(Records supplied begins)
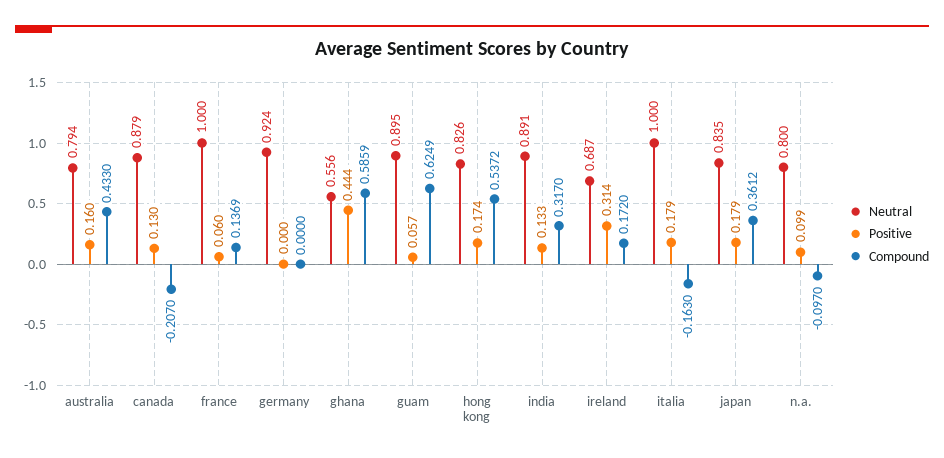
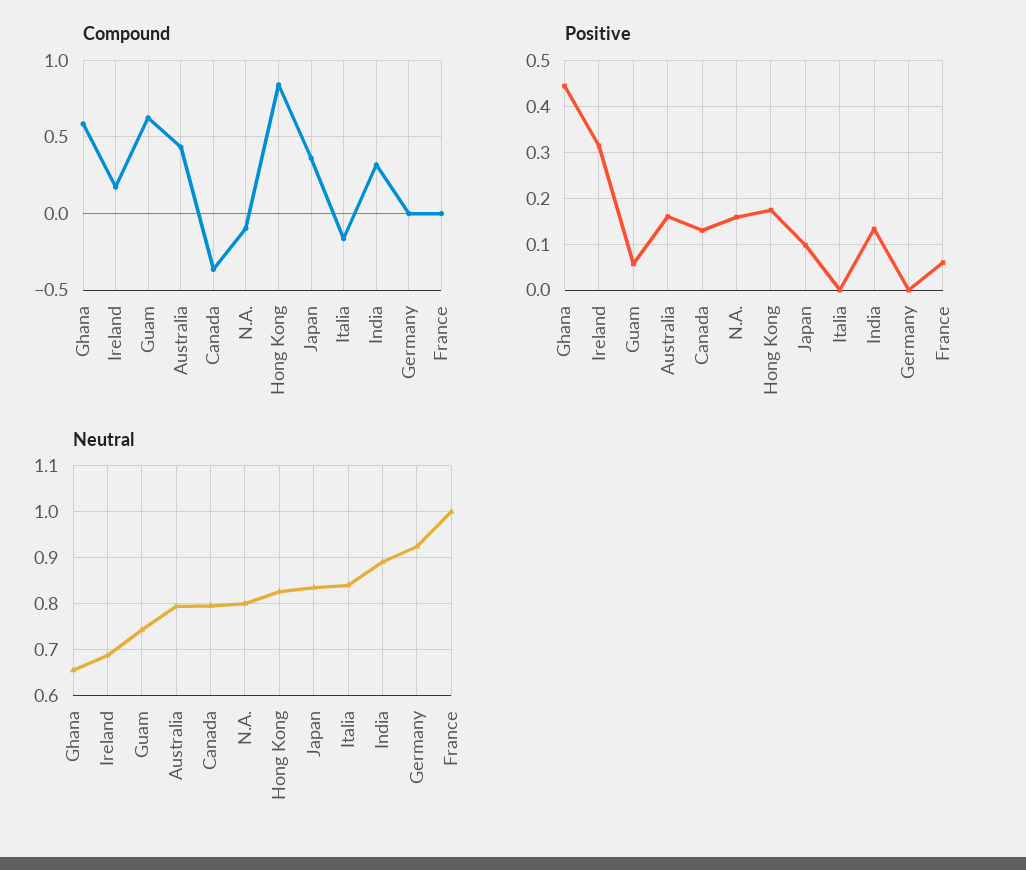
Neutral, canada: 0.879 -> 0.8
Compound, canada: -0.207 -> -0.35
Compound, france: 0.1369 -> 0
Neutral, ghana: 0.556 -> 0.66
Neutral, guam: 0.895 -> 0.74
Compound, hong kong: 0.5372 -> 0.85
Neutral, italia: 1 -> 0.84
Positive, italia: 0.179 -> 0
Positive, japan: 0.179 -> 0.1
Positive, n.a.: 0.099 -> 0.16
(Records supplied ends)
(Records supplied begins)
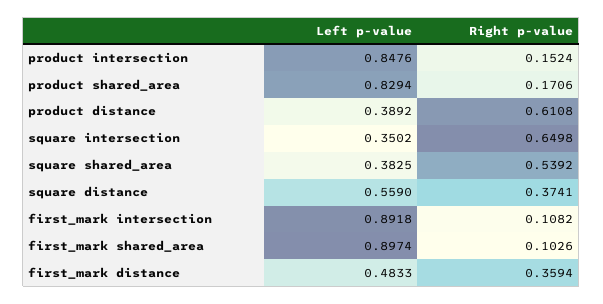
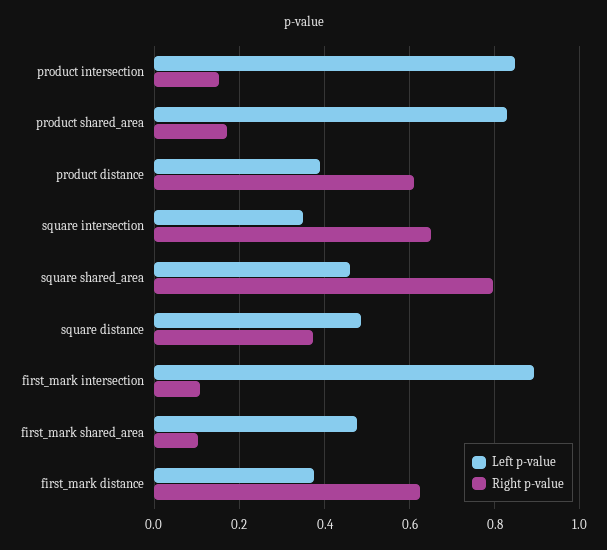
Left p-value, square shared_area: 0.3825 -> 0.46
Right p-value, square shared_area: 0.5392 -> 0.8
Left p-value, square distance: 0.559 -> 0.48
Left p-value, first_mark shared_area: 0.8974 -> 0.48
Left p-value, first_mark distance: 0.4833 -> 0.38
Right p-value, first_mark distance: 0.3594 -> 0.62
(Records supplied ends)
(Records supplied begins)
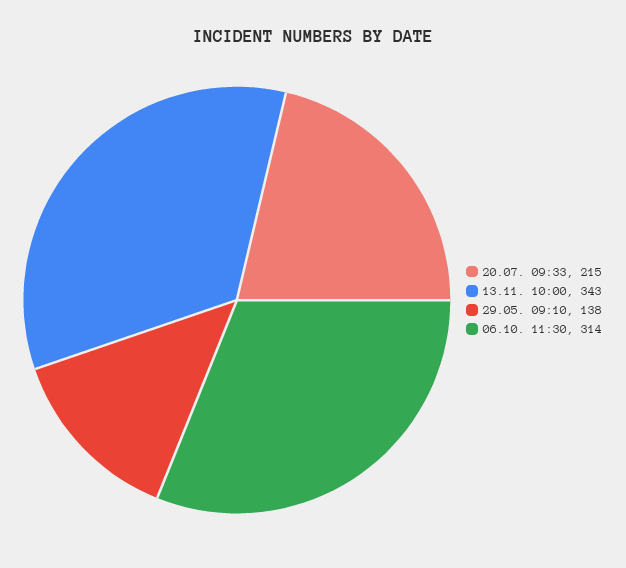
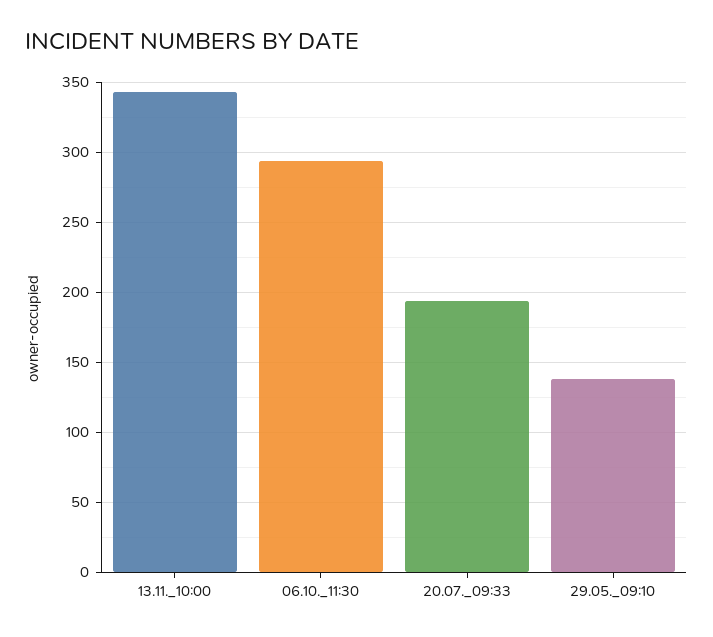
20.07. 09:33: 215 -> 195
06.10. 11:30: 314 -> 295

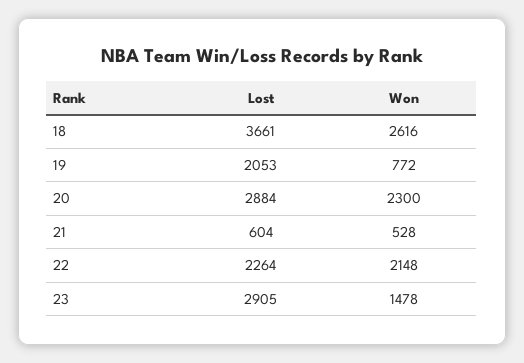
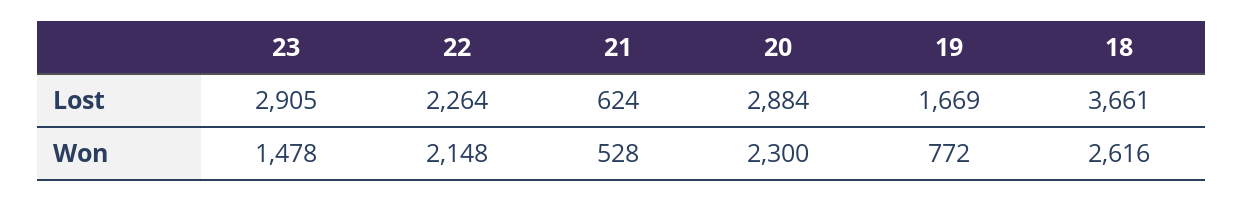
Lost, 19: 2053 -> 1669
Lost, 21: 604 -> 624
(Records supplied ends)
Problem to work on → Within the material above, transcribe exactly the lines that run from the line holding "Compound, france: 0.1369 -> 0" through the line holding "Positive, n.a.: 0.099 -> 0.16".

Response box →
Compound, france: 0.1369 -> 0
Neutral, ghana: 0.556 -> 0.66
Neutral, guam: 0.895 -> 0.74
Compound, hong kong: 0.5372 -> 0.85
Neutral, italia: 1 -> 0.84
Positive, italia: 0.179 -> 0
Positive, japan: 0.179 -> 0.1
Positive, n.a.: 0.099 -> 0.16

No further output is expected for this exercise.